PROBLEM TO WORK ON
In the data below, how many lines contain the string "throw"? Give only the number.

PROVIDED RECORDS
◆ ◆ ◆
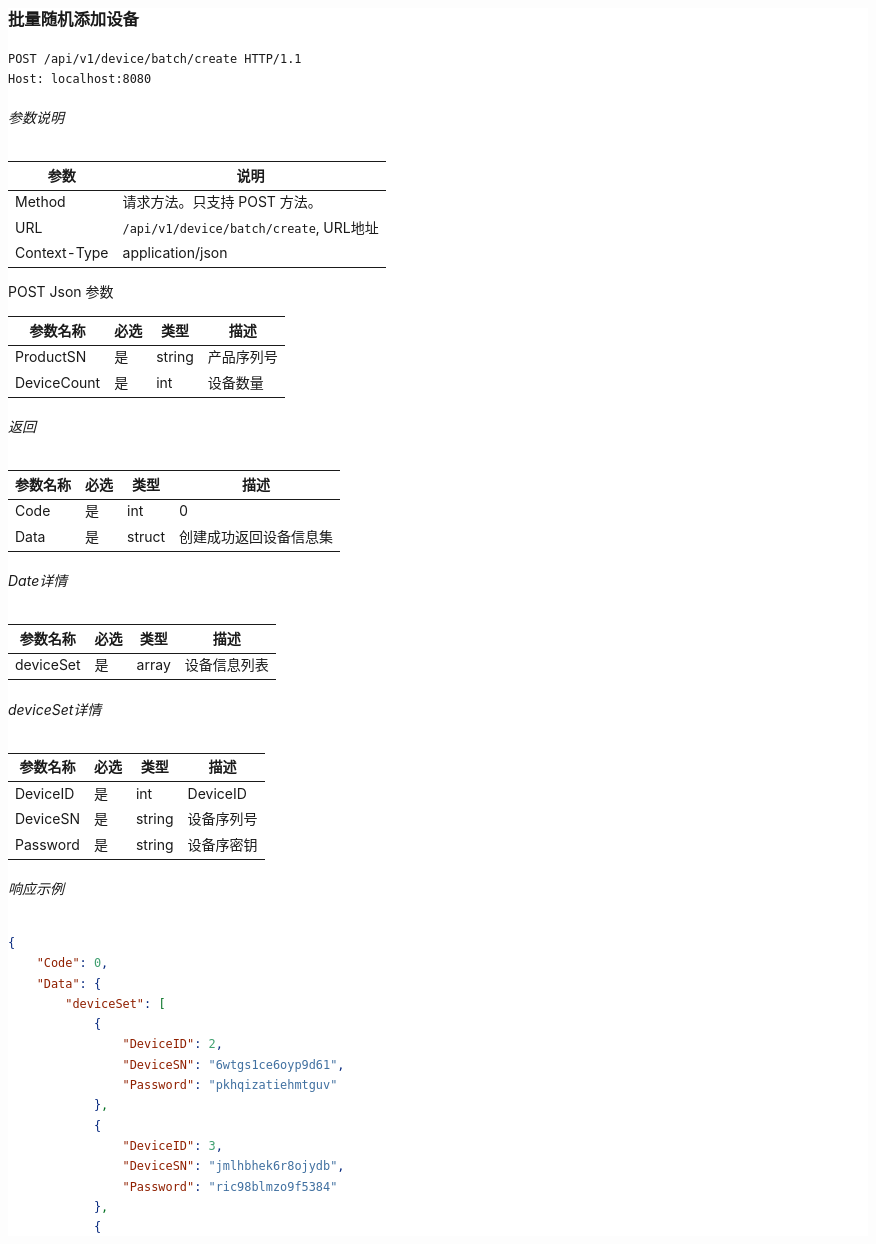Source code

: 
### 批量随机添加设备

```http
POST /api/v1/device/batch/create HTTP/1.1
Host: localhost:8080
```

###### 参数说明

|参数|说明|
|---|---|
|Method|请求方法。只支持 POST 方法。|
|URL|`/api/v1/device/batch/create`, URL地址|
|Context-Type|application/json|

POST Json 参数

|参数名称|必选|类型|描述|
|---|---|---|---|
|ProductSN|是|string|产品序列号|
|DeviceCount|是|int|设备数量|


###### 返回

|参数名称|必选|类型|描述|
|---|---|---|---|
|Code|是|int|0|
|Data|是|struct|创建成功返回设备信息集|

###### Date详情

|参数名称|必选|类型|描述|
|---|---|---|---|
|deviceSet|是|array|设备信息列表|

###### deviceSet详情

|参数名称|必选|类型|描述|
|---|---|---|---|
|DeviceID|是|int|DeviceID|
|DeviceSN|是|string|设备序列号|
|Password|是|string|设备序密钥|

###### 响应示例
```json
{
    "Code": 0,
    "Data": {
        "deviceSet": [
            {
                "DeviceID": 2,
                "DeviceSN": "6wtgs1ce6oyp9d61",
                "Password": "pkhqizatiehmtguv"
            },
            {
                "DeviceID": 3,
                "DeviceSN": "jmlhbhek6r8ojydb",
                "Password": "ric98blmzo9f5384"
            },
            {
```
◆ ◆ ◆
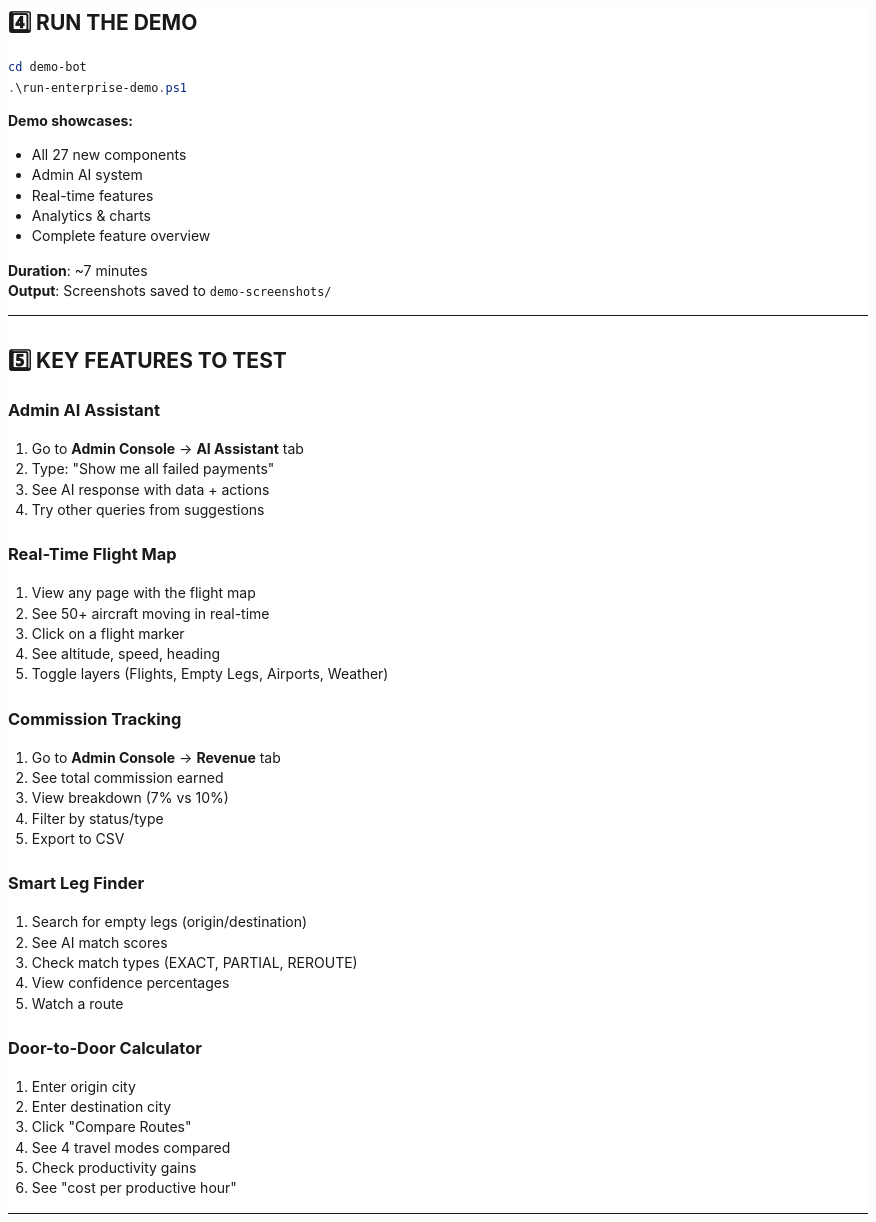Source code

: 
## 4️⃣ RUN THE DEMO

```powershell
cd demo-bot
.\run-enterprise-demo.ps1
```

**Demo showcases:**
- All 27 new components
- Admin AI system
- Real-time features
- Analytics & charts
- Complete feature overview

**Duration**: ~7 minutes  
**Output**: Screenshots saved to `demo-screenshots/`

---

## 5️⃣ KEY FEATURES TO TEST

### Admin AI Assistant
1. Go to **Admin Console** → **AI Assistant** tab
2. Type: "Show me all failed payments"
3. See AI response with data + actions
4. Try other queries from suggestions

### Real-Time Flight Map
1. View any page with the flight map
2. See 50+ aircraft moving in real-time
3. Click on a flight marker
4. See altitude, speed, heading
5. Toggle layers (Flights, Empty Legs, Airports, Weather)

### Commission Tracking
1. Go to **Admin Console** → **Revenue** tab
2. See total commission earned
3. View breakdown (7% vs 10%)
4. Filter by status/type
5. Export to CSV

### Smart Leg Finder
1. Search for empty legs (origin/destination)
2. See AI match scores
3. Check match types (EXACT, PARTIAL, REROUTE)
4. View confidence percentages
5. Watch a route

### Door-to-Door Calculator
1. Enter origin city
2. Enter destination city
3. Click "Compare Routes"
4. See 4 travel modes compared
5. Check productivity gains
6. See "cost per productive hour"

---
◆ ◆ ◆
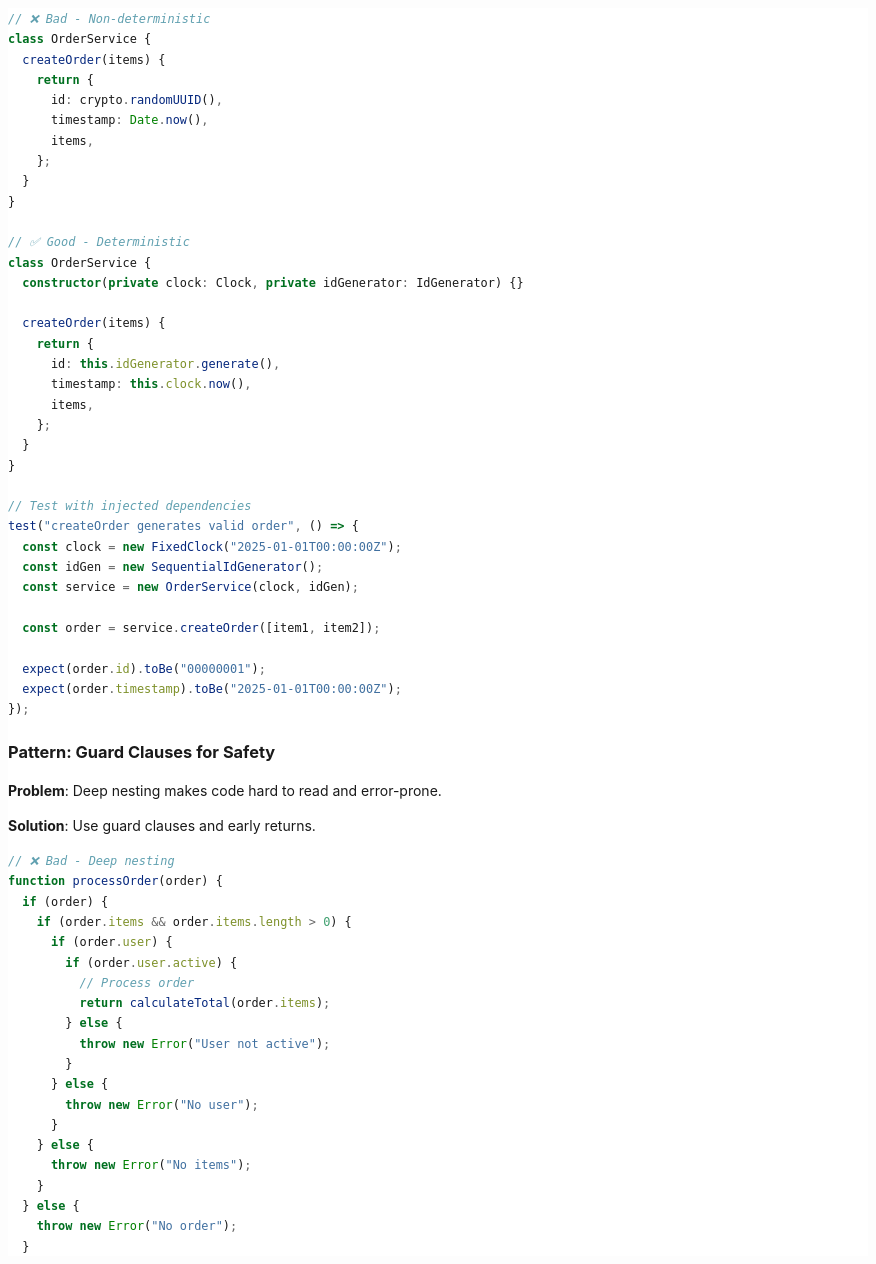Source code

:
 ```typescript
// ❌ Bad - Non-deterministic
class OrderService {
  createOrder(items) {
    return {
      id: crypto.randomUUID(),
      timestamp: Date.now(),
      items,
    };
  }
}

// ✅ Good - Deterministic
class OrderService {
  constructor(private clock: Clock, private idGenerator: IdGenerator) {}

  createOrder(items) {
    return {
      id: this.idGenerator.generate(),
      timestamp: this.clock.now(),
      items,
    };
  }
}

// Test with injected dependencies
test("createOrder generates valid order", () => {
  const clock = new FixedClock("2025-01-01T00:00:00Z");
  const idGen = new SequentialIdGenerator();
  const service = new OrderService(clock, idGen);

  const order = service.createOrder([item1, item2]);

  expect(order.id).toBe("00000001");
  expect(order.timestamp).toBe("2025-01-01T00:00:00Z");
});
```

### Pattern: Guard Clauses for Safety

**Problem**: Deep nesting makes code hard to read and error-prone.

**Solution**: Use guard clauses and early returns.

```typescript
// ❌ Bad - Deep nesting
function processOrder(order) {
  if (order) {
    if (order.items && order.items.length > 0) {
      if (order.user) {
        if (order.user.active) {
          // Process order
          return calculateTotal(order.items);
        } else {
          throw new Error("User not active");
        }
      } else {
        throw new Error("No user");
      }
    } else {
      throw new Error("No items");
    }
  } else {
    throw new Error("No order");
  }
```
◆ ◆ ◆
SOLUTION FOR THIS TASK
4